REQUIRED ACTION — Rewrite the text of all the data below, replacing "plumber" with "technician" wherever it occurs and changing nothing else. Leave the pictures out of your answer.

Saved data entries
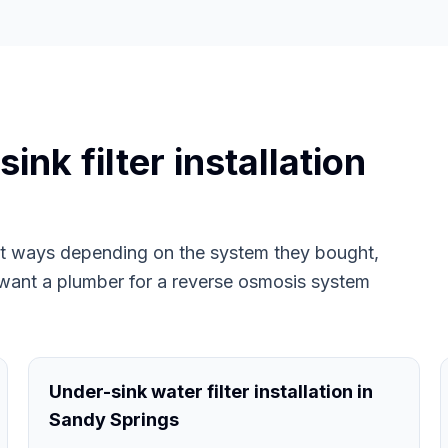
nk filter installation
ent ways depending on the system they bought,
want a plumber for a reverse osmosis system
Under-sink water filter installation in
Sandy Springs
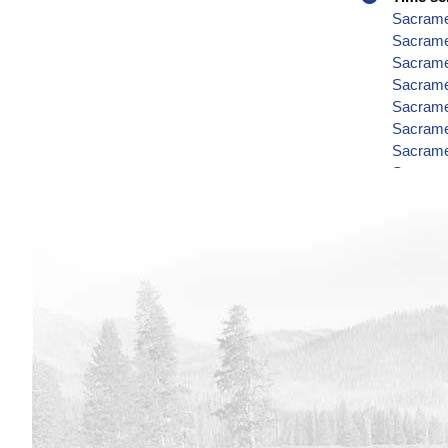
Sacramen
Sacrame
Sacramen
Sacramen
Sacramen
Sacramen
Sacramen
Sacramen
Sacramen
Sacramen
Sacramen
Sacramen
Sacramen
Sacramen
Sacramen
Sacramen
Sacramen
Sacramen
Sacramen
Sacrame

ANSWER SECTION —
nk filter installation
ent ways depending on the system they bought,
want a technician for a reverse osmosis system
Under-sink water filter installation in
Sandy Springs
Sacramen
Sacrame
Sacramen
Sacramen
Sacramen
Sacramen
Sacramen
Sacramen
Sacramen
Sacramen
Sacramen
Sacramen
Sacramen
Sacramen
Sacramen
Sacramen
Sacramen
Sacramen
Sacramen
Sacrame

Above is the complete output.